Objective: Snoring is a common problem that is often associated with obstructive sleep apnea syndrome (OSAS). However, it is suggested that snoring may itself be harmful. Patients with objectively measured snoring were matched against a mortality database and associations were explored.
Study design: Database study.
Setting: Community-based use of a portable sleep study device.
Subjects and methods: More than 77,000 patients who underwent a portable sleep study (SNAP Test, SNAP Labs Inc, Wheeling, Illinois) with a detailed, acoustical snoring analysis were matched to the Social Security Death Master File to establish mortality (1653 deaths matched). Snoring indices to include amount (snoring events per hour), volume (dB), and palatal versus nonpalatal snoring were correlated to mortality using stepwise multivariate logistic regression and survival analysis.

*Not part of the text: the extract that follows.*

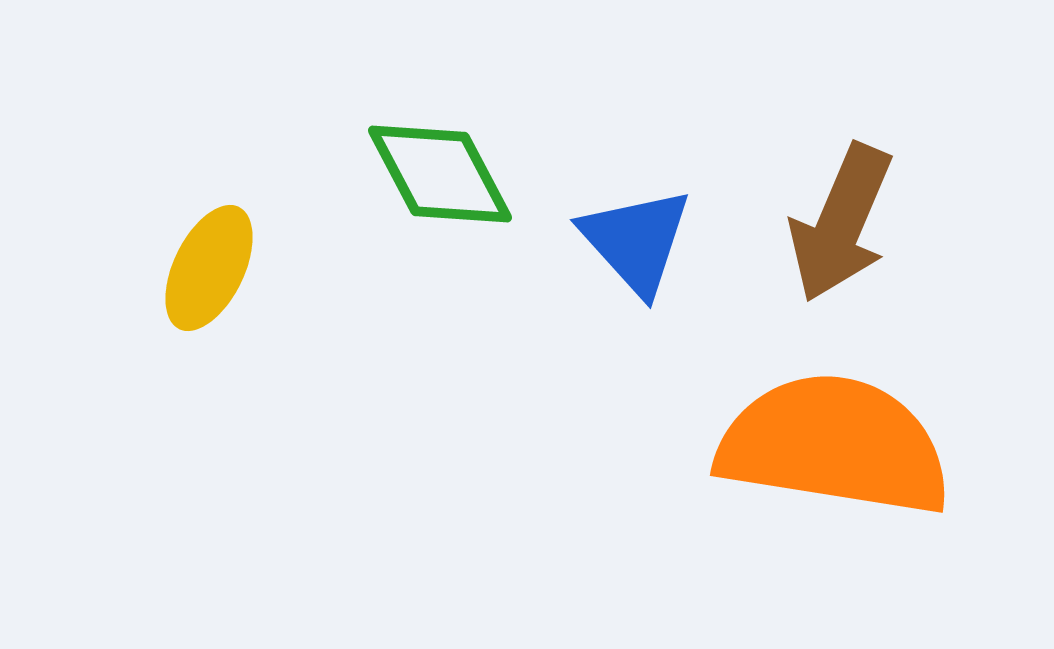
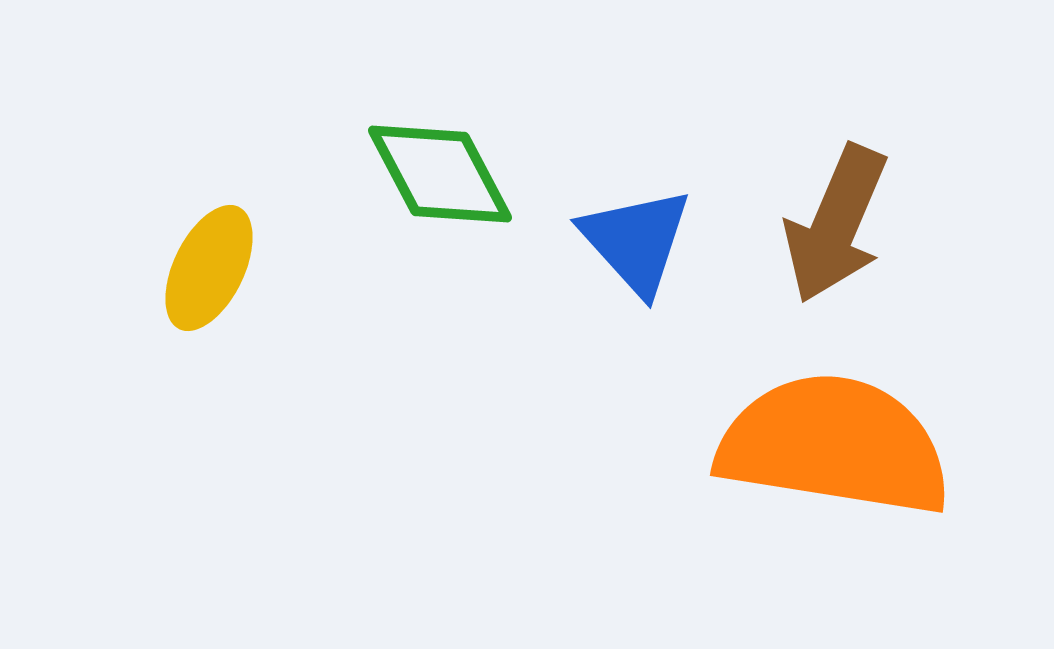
brown arrow: moved 5 px left, 1 px down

Results: As expected, increasing age (odds ratio [OR] = 1.84; 95% confidence interval [CI], 1.76-1.93; P < .001), body mass index (BMI) (OR = 1.23; 95% CI, 1.18-1.28; P < .001), and male sex (OR = 1.38; 95% CI, 1.2-1.56; P < .001) were associated with increased all-cause mortality. The presence of increasing OSAS confounded the relationship between snoring and mortality. For patients without OSAS (apnea–hypopnea index [AHI] < 5) and with a BMI < 30 (n = 5955), increasing snoring was associated with an age- and sex-adjusted increase in mortality (OR = 1.16; 95% CI, 1.01-1.32; P = .034). For all patients, increasing nonpalatal snoring was associated with an increase in mortality (OR = 1.21; 95% CI, 1.09-1.35; P < .001) after adjustment for age, sex, BMI, and AHI. Survival analysis produced identical results to logistic regression.
Conclusion: In patients without OSAS and with a BMI less than 30, increasing snoring was associated with a significant increase in all-cause mortality. Nonpalatal snoring is associated with an increase in observed all-cause mortality controlling for age, sex, BMI, and AHI.